Top of Recorded data
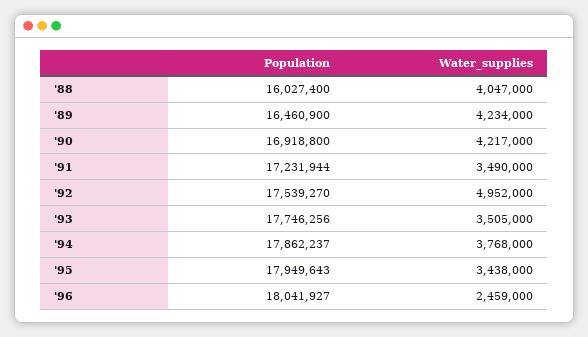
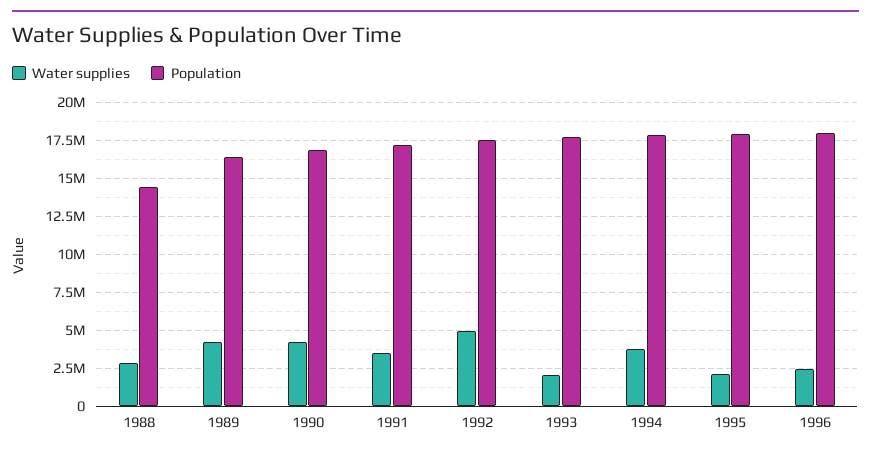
Population, '88: 16027400 -> 14500000
Water_supplies, '88: 4047000 -> 3000000
Water_supplies, '93: 3505000 -> 2000000
Water_supplies, '95: 3438000 -> 2000000

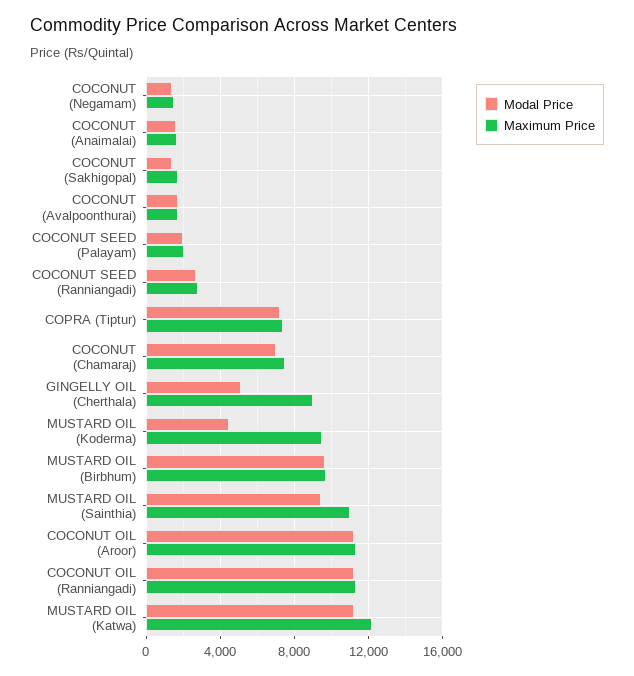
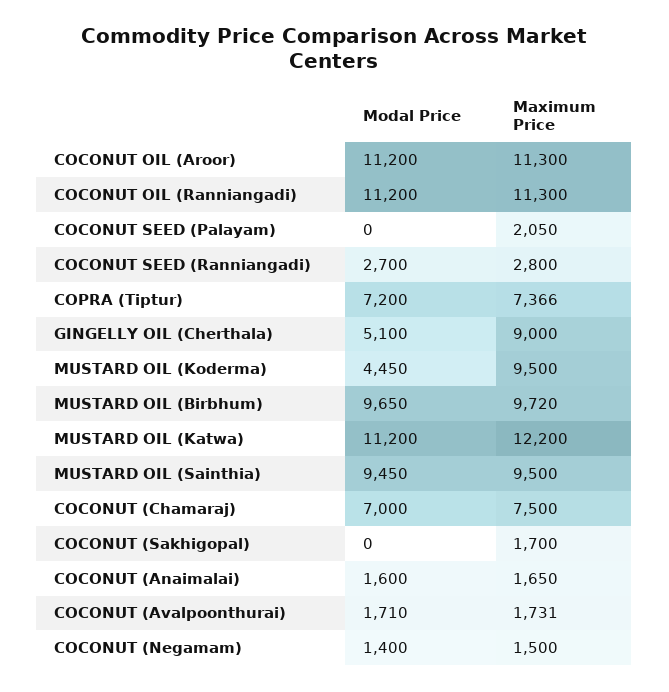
Modal Price, COCONUT (Sakhigopal): 1500 -> 0
Modal Price, COCONUT SEED (Palayam): 2000 -> 0
Maximum Price, MUSTARD OIL (Sainthia): 11000 -> 9500

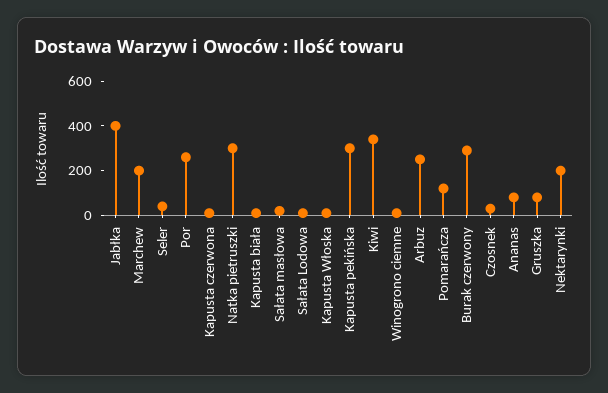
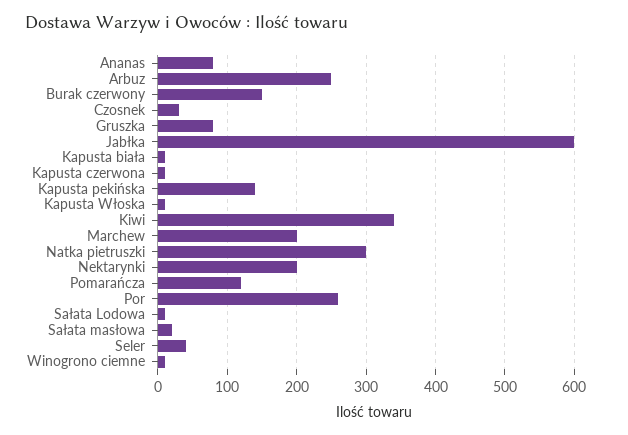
Jabłka: 400 -> 600
Kapusta pekińska: 300 -> 140
Burak czerwony: 300 -> 150

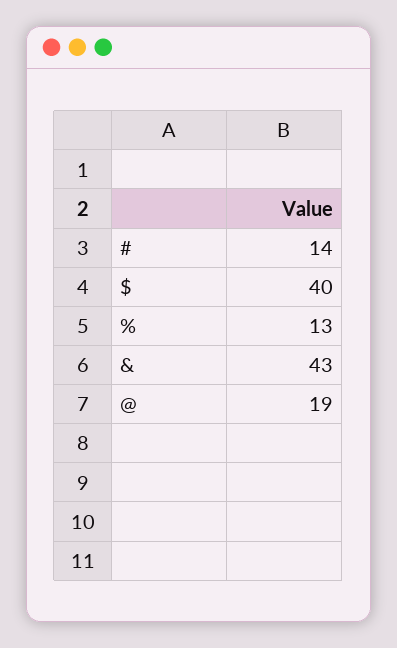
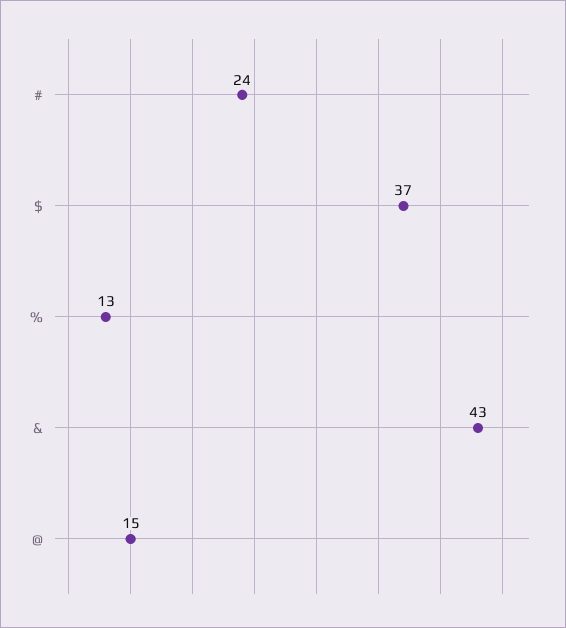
#: 14 -> 24
$: 40 -> 37
@: 19 -> 15

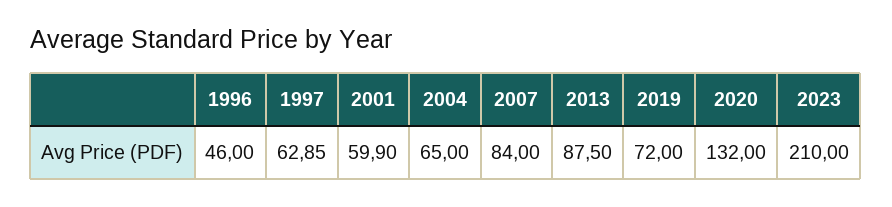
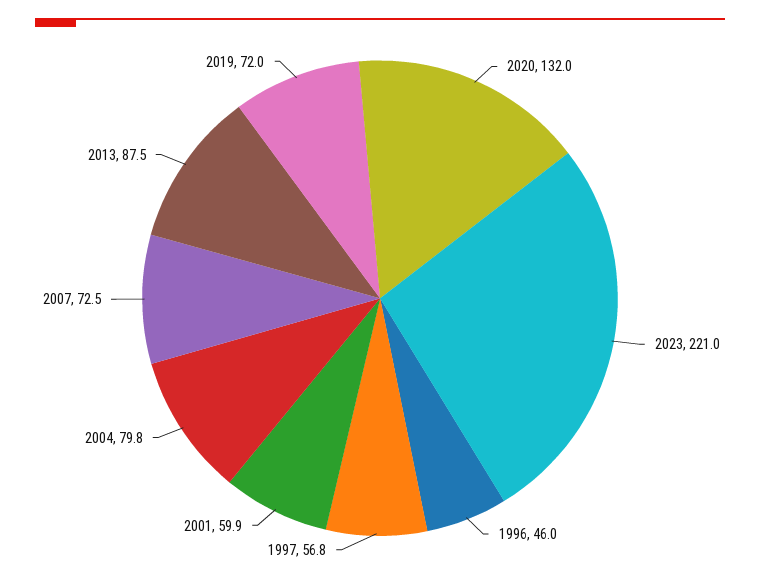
1997: 62.85 -> 56.8
2004: 65 -> 79.8
2007: 84 -> 72.5
2023: 210 -> 221

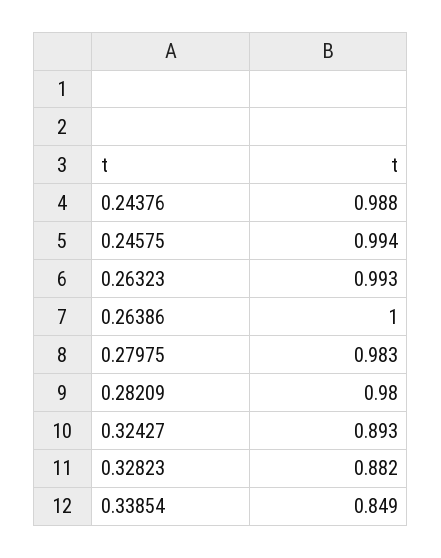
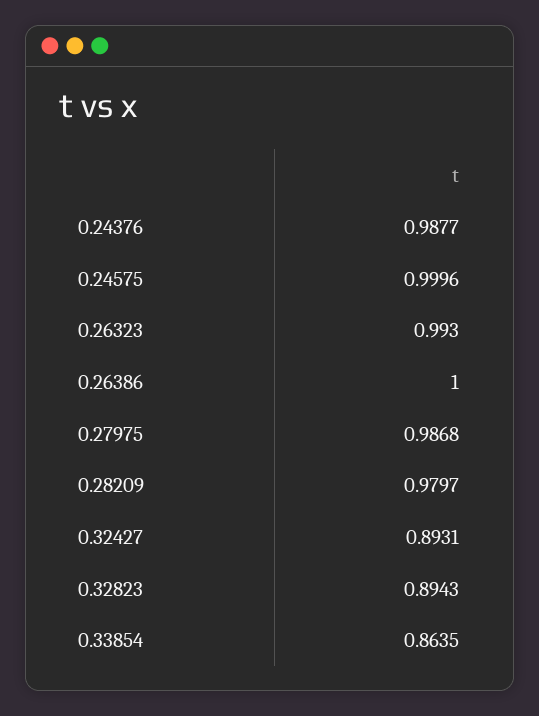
0.24575: 0.994 -> 0.9996
0.27975: 0.983 -> 0.9868
0.32823: 0.882 -> 0.8943
0.33854: 0.849 -> 0.8635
Bottom of Recorded data
Copy exactly, leaving out pictures, the lines from the line containing "Jabłka: 400 -> 600" through the last line of the records.

Jabłka: 400 -> 600
Kapusta pekińska: 300 -> 140
Burak czerwony: 300 -> 150

#: 14 -> 24
$: 40 -> 37
@: 19 -> 15

1997: 62.85 -> 56.8
2004: 65 -> 79.8
2007: 84 -> 72.5
2023: 210 -> 221

0.24575: 0.994 -> 0.9996
0.27975: 0.983 -> 0.9868
0.32823: 0.882 -> 0.8943
0.33854: 0.849 -> 0.8635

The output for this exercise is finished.